• **Material for this exercise**:
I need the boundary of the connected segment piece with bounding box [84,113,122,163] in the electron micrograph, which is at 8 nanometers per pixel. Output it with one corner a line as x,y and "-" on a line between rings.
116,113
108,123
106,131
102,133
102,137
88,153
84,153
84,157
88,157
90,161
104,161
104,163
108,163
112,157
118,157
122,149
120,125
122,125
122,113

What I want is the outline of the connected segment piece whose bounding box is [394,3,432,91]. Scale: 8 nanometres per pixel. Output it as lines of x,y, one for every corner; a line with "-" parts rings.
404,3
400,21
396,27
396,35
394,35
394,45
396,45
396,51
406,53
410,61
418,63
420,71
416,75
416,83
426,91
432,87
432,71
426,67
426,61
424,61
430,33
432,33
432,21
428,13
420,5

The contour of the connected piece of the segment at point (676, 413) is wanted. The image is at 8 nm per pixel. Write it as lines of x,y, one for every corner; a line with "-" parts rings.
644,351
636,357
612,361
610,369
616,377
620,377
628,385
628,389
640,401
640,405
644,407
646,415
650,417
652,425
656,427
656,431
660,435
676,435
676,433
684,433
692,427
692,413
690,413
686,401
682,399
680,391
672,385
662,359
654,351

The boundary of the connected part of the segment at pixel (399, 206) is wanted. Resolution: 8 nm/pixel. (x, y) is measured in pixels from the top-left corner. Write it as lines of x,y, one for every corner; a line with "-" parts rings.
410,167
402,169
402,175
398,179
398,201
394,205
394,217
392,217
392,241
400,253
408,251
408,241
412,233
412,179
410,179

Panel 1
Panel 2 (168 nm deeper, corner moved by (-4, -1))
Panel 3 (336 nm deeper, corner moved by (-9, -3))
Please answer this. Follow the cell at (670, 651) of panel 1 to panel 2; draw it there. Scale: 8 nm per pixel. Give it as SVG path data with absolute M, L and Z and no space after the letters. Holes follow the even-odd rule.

• **What you will do**:
Your task is to repeat the data exactly, with nothing left out.

• **Exercise answer**:
I need the boundary of the connected segment piece with bounding box [84,113,122,163] in the electron micrograph, which is at 8 nanometers per pixel. Output it with one corner a line as x,y and "-" on a line between rings.
116,113
108,123
106,131
102,133
102,137
88,153
84,153
84,157
88,157
90,161
104,161
104,163
108,163
112,157
118,157
122,149
120,125
122,125
122,113

What I want is the outline of the connected segment piece whose bounding box is [394,3,432,91]. Scale: 8 nanometres per pixel. Output it as lines of x,y, one for every corner; a line with "-" parts rings.
404,3
400,21
396,27
396,35
394,35
394,45
396,45
396,51
406,53
410,61
418,63
420,71
416,75
416,83
426,91
432,87
432,71
426,67
426,61
424,61
430,33
432,33
432,21
428,13
420,5

The contour of the connected piece of the segment at point (676, 413) is wanted. The image is at 8 nm per pixel. Write it as lines of x,y, one for every corner; a line with "-" parts rings.
644,351
636,357
612,361
610,369
616,377
620,377
628,385
628,389
640,401
640,405
644,407
646,415
650,417
652,425
656,427
656,431
660,435
676,435
676,433
684,433
692,427
692,413
690,413
686,401
682,399
680,391
672,385
662,359
654,351

The boundary of the connected part of the segment at pixel (399, 206) is wanted. Resolution: 8 nm/pixel. (x, y) is measured in pixels from the top-left corner. Write it as lines of x,y, one for every corner; a line with "-" parts rings.
410,167
402,169
402,175
398,179
398,201
394,205
394,217
392,217
392,241
400,253
408,251
408,241
412,233
412,179
410,179

Panel 1
Panel 2 (168 nm deeper, corner moved by (-4, -1))
Panel 3 (336 nm deeper, corner moved by (-9, -3))
Please answer this. Follow the cell at (670, 651) of panel 1 to panel 2; draw it there. Scale: 8 nm per pixel. Give it as SVG path data with absolute M, L and Z and no space after the letters. Holes follow the even-odd rule.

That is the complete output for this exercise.